Reproduce every line of the entries below without changing anything.
── Extracted data ──
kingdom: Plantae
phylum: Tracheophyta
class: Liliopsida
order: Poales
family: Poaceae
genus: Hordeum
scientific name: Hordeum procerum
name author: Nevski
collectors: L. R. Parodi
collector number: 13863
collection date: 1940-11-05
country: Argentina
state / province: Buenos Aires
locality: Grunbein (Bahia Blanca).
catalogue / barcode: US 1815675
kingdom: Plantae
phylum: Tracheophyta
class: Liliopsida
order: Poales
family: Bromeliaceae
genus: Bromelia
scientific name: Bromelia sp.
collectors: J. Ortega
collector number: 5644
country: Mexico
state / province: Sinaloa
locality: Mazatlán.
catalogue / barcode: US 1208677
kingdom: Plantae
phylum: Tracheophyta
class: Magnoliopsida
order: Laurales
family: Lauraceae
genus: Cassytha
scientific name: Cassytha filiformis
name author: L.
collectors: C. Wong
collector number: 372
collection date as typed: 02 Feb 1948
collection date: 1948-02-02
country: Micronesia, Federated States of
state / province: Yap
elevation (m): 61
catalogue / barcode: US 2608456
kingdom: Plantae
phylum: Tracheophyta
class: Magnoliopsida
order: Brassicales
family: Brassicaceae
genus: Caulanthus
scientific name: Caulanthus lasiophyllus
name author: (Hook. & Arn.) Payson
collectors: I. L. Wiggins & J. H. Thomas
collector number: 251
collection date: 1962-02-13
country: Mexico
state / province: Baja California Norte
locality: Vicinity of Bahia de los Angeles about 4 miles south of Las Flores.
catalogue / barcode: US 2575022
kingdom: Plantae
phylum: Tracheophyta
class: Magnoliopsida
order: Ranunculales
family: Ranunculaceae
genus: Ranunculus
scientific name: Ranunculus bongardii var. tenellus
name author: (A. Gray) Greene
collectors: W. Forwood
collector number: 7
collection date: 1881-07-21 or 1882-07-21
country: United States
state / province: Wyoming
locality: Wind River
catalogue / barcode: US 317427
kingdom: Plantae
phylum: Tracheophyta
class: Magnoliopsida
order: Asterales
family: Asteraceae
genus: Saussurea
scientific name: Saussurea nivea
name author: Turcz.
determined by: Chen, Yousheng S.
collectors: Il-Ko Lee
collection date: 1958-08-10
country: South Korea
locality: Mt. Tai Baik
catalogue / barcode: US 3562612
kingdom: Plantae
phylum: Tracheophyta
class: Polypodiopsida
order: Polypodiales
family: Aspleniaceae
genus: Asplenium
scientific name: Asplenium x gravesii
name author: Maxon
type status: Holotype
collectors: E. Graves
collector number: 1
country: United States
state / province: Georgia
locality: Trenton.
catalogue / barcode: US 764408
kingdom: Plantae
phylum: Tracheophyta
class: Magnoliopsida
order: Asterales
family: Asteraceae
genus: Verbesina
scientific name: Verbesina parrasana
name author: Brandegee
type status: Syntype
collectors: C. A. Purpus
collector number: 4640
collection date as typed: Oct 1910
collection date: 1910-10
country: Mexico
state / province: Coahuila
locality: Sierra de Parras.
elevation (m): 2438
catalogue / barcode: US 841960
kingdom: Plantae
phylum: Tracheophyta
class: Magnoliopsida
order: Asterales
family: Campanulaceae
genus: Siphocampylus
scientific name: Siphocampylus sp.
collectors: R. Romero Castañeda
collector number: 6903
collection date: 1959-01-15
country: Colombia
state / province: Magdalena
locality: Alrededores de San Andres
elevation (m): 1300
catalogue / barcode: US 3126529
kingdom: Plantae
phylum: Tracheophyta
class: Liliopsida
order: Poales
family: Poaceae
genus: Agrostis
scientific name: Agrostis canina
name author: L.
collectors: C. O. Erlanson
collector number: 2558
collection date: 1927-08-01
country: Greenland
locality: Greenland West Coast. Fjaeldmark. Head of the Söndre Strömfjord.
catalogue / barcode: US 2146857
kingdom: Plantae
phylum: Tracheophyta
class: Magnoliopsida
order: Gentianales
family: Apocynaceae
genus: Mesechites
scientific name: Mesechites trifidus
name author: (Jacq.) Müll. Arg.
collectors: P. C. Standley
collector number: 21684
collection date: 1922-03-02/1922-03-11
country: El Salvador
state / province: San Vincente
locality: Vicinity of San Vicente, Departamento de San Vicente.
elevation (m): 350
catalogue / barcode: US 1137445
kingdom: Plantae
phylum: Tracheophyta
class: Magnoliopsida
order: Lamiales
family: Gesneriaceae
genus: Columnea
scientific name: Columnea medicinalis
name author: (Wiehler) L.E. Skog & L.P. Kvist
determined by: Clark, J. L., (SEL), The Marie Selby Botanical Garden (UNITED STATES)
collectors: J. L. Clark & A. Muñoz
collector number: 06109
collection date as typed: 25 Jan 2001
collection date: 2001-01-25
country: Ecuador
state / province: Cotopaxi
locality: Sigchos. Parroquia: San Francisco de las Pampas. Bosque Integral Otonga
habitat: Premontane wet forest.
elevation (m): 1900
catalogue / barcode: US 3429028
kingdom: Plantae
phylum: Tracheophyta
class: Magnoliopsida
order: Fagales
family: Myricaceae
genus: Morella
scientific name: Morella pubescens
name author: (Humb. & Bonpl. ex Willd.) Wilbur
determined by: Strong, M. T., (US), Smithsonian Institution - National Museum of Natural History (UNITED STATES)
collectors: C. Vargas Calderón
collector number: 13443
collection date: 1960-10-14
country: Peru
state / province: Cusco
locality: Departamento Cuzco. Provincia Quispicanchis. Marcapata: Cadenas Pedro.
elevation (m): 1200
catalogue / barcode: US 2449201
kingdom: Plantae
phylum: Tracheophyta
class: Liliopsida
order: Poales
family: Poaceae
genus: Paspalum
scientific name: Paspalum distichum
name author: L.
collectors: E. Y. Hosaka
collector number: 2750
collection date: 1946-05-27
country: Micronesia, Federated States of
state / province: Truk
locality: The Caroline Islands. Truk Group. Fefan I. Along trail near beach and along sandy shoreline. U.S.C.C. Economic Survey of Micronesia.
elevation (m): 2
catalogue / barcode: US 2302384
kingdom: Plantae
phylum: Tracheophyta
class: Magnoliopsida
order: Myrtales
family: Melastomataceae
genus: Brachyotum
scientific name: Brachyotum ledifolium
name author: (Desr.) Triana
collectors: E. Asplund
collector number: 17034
───
Solution to this problem:
kingdom: Plantae
phylum: Tracheophyta
class: Liliopsida
order: Poales
family: Poaceae
genus: Hordeum
scientific name: Hordeum procerum
name author: Nevski
collectors: L. R. Parodi
collector number: 13863
collection date: 1940-11-05
country: Argentina
state / province: Buenos Aires
locality: Grunbein (Bahia Blanca).
catalogue / barcode: US 1815675
kingdom: Plantae
phylum: Tracheophyta
class: Liliopsida
order: Poales
family: Bromeliaceae
genus: Bromelia
scientific name: Bromelia sp.
collectors: J. Ortega
collector number: 5644
country: Mexico
state / province: Sinaloa
locality: Mazatlán.
catalogue / barcode: US 1208677
kingdom: Plantae
phylum: Tracheophyta
class: Magnoliopsida
order: Laurales
family: Lauraceae
genus: Cassytha
scientific name: Cassytha filiformis
name author: L.
collectors: C. Wong
collector number: 372
collection date as typed: 02 Feb 1948
collection date: 1948-02-02
country: Micronesia, Federated States of
state / province: Yap
elevation (m): 61
catalogue / barcode: US 2608456
kingdom: Plantae
phylum: Tracheophyta
class: Magnoliopsida
order: Brassicales
family: Brassicaceae
genus: Caulanthus
scientific name: Caulanthus lasiophyllus
name author: (Hook. & Arn.) Payson
collectors: I. L. Wiggins & J. H. Thomas
collector number: 251
collection date: 1962-02-13
country: Mexico
state / province: Baja California Norte
locality: Vicinity of Bahia de los Angeles about 4 miles south of Las Flores.
catalogue / barcode: US 2575022
kingdom: Plantae
phylum: Tracheophyta
class: Magnoliopsida
order: Ranunculales
family: Ranunculaceae
genus: Ranunculus
scientific name: Ranunculus bongardii var. tenellus
name author: (A. Gray) Greene
collectors: W. Forwood
collector number: 7
collection date: 1881-07-21 or 1882-07-21
country: United States
state / province: Wyoming
locality: Wind River
catalogue / barcode: US 317427
kingdom: Plantae
phylum: Tracheophyta
class: Magnoliopsida
order: Asterales
family: Asteraceae
genus: Saussurea
scientific name: Saussurea nivea
name author: Turcz.
determined by: Chen, Yousheng S.
collectors: Il-Ko Lee
collection date: 1958-08-10
country: South Korea
locality: Mt. Tai Baik
catalogue / barcode: US 3562612
kingdom: Plantae
phylum: Tracheophyta
class: Polypodiopsida
order: Polypodiales
family: Aspleniaceae
genus: Asplenium
scientific name: Asplenium x gravesii
name author: Maxon
type status: Holotype
collectors: E. Graves
collector number: 1
country: United States
state / province: Georgia
locality: Trenton.
catalogue / barcode: US 764408
kingdom: Plantae
phylum: Tracheophyta
class: Magnoliopsida
order: Asterales
family: Asteraceae
genus: Verbesina
scientific name: Verbesina parrasana
name author: Brandegee
type status: Syntype
collectors: C. A. Purpus
collector number: 4640
collection date as typed: Oct 1910
collection date: 1910-10
country: Mexico
state / province: Coahuila
locality: Sierra de Parras.
elevation (m): 2438
catalogue / barcode: US 841960
kingdom: Plantae
phylum: Tracheophyta
class: Magnoliopsida
order: Asterales
family: Campanulaceae
genus: Siphocampylus
scientific name: Siphocampylus sp.
collectors: R. Romero Castañeda
collector number: 6903
collection date: 1959-01-15
country: Colombia
state / province: Magdalena
locality: Alrededores de San Andres
elevation (m): 1300
catalogue / barcode: US 3126529
kingdom: Plantae
phylum: Tracheophyta
class: Liliopsida
order: Poales
family: Poaceae
genus: Agrostis
scientific name: Agrostis canina
name author: L.
collectors: C. O. Erlanson
collector number: 2558
collection date: 1927-08-01
country: Greenland
locality: Greenland West Coast. Fjaeldmark. Head of the Söndre Strömfjord.
catalogue / barcode: US 2146857
kingdom: Plantae
phylum: Tracheophyta
class: Magnoliopsida
order: Gentianales
family: Apocynaceae
genus: Mesechites
scientific name: Mesechites trifidus
name author: (Jacq.) Müll. Arg.
collectors: P. C. Standley
collector number: 21684
collection date: 1922-03-02/1922-03-11
country: El Salvador
state / province: San Vincente
locality: Vicinity of San Vicente, Departamento de San Vicente.
elevation (m): 350
catalogue / barcode: US 1137445
kingdom: Plantae
phylum: Tracheophyta
class: Magnoliopsida
order: Lamiales
family: Gesneriaceae
genus: Columnea
scientific name: Columnea medicinalis
name author: (Wiehler) L.E. Skog & L.P. Kvist
determined by: Clark, J. L., (SEL), The Marie Selby Botanical Garden (UNITED STATES)
collectors: J. L. Clark & A. Muñoz
collector number: 06109
collection date as typed: 25 Jan 2001
collection date: 2001-01-25
country: Ecuador
state / province: Cotopaxi
locality: Sigchos. Parroquia: San Francisco de las Pampas. Bosque Integral Otonga
habitat: Premontane wet forest.
elevation (m): 1900
catalogue / barcode: US 3429028
kingdom: Plantae
phylum: Tracheophyta
class: Magnoliopsida
order: Fagales
family: Myricaceae
genus: Morella
scientific name: Morella pubescens
name author: (Humb. & Bonpl. ex Willd.) Wilbur
determined by: Strong, M. T., (US), Smithsonian Institution - National Museum of Natural History (UNITED STATES)
collectors: C. Vargas Calderón
collector number: 13443
collection date: 1960-10-14
country: Peru
state / province: Cusco
locality: Departamento Cuzco. Provincia Quispicanchis. Marcapata: Cadenas Pedro.
elevation (m): 1200
catalogue / barcode: US 2449201
kingdom: Plantae
phylum: Tracheophyta
class: Liliopsida
order: Poales
family: Poaceae
genus: Paspalum
scientific name: Paspalum distichum
name author: L.
collectors: E. Y. Hosaka
collector number: 2750
collection date: 1946-05-27
country: Micronesia, Federated States of
state / province: Truk
locality: The Caroline Islands. Truk Group. Fefan I. Along trail near beach and along sandy shoreline. U.S.C.C. Economic Survey of Micronesia.
elevation (m): 2
catalogue / barcode: US 2302384
kingdom: Plantae
phylum: Tracheophyta
class: Magnoliopsida
order: Myrtales
family: Melastomataceae
genus: Brachyotum
scientific name: Brachyotum ledifolium
name author: (Desr.) Triana
collectors: E. Asplund
collector number: 17034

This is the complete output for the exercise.